### About this exercise:
Reproduce the text of every item below word for word, leaving the pictures out of your answer.

### Records:
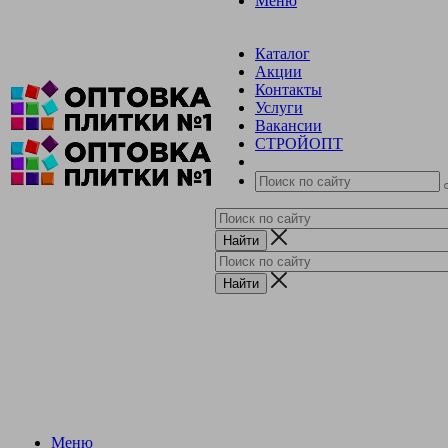
Меню
Каталог
Акции
Контакты
Услуги
Вакансии
СТРОЙОПТ
Меню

### Solution to the problem:
Меню
Каталог
Акции
Контакты
Услуги
Вакансии
СТРОЙОПТ
Меню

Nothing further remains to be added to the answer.